For multidimensional cases, sample each variable sequentially from its conditional distribution. For two variables \((\theta_1, \theta_2)\):

  1. \(\theta_1^{(t+1)} \sim p(\theta_1 | \theta_2^{(t)}, D)\)
  2. \(\theta_2^{(t+1)} \sim p(\theta_2 | \theta_1^{(t+1)}, D)\)

Particularly effective when conditional distributions are known (e.g., conjugate priors). It is a special case of Metropolis-Hastings with acceptance rate always 1.

Practical Considerations

Burn-in

Discard the first several thousand samples (burn-in period) to remove the influence of the initial value.

Acceptance Rate Tuning

The optimal acceptance rate is approximately 23.4% for high-dimensional problems. Too large a proposal standard deviation lowers acceptance; too small slows exploration.
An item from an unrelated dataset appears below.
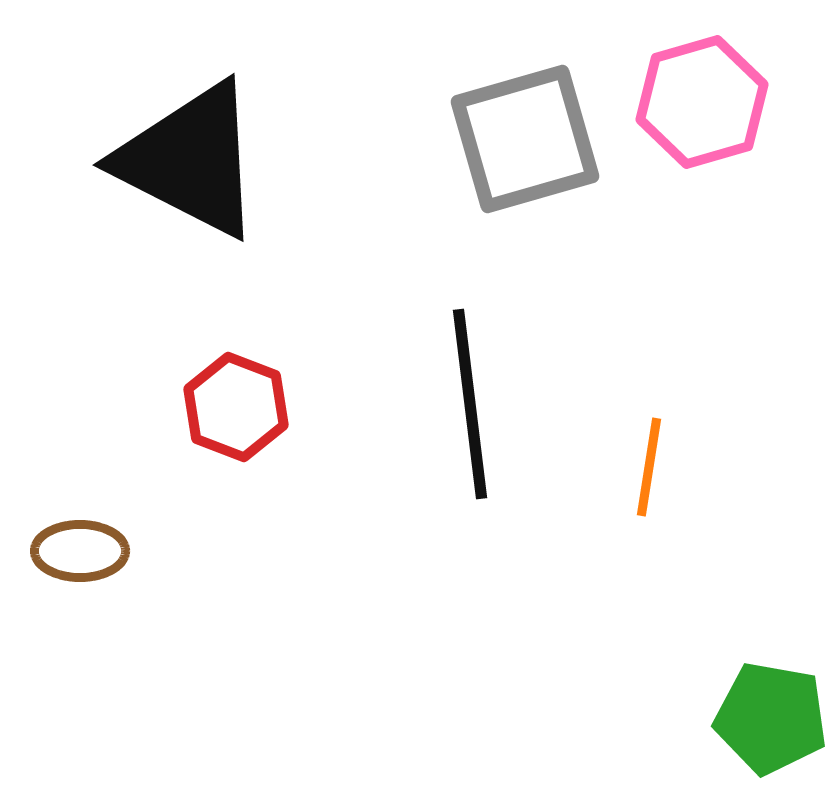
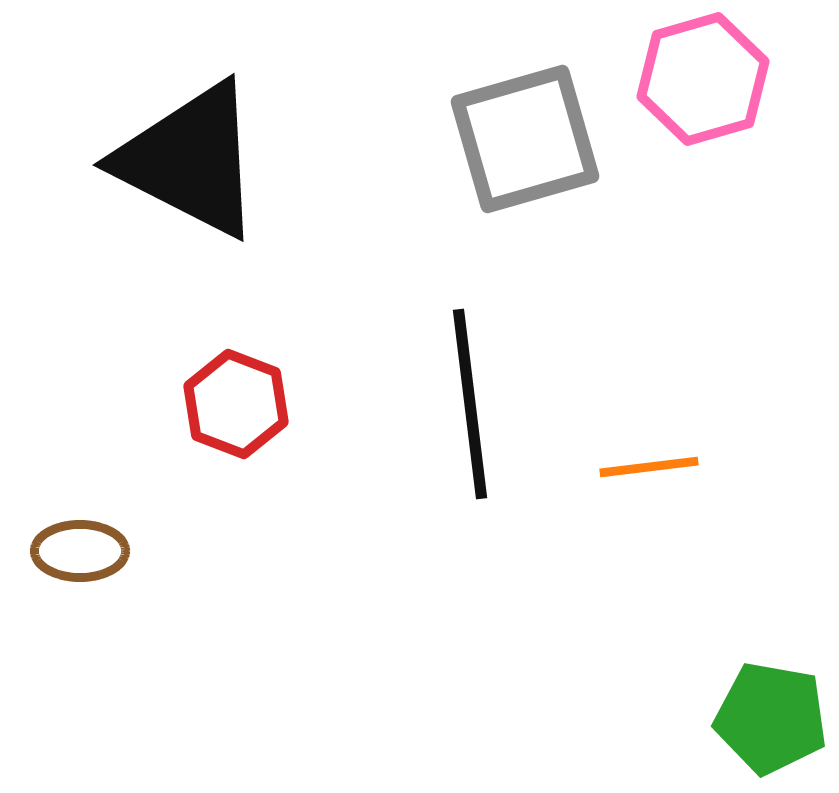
pink hexagon: moved 1 px right, 23 px up
red hexagon: moved 3 px up
orange line: rotated 74 degrees clockwise
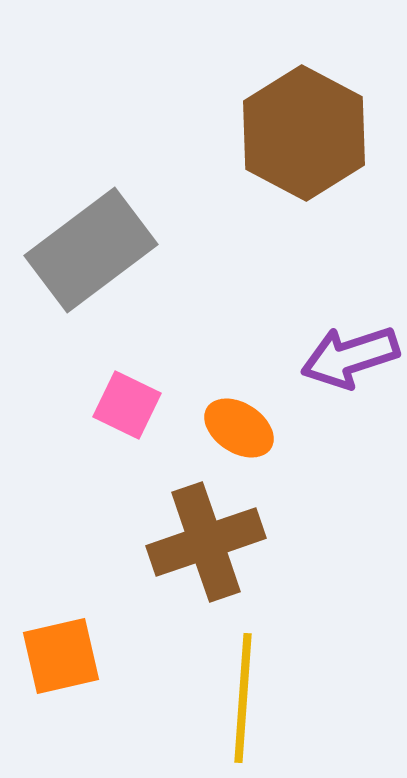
Autocorrelation and Thinning

Consecutive samples are correlated. When independent samples are needed, apply thinning (keeping every \(k\)-th sample).

References

  • Metropolis, N., et al. (1953). “Equation of State Calculations by Fast Computing Machines”. The Journal of Chemical Physics, 21(6), 1087-1092.
  • Hastings, W. K. (1970). “Monte Carlo Sampling Methods Using Markov Chains and Their Applications”. Biometrika, 57(1), 97-109.
  • Gelman, A., et al. (2013). Bayesian Data Analysis (3rd ed.). Chapman and Hall/CRC. Chapters 11-12.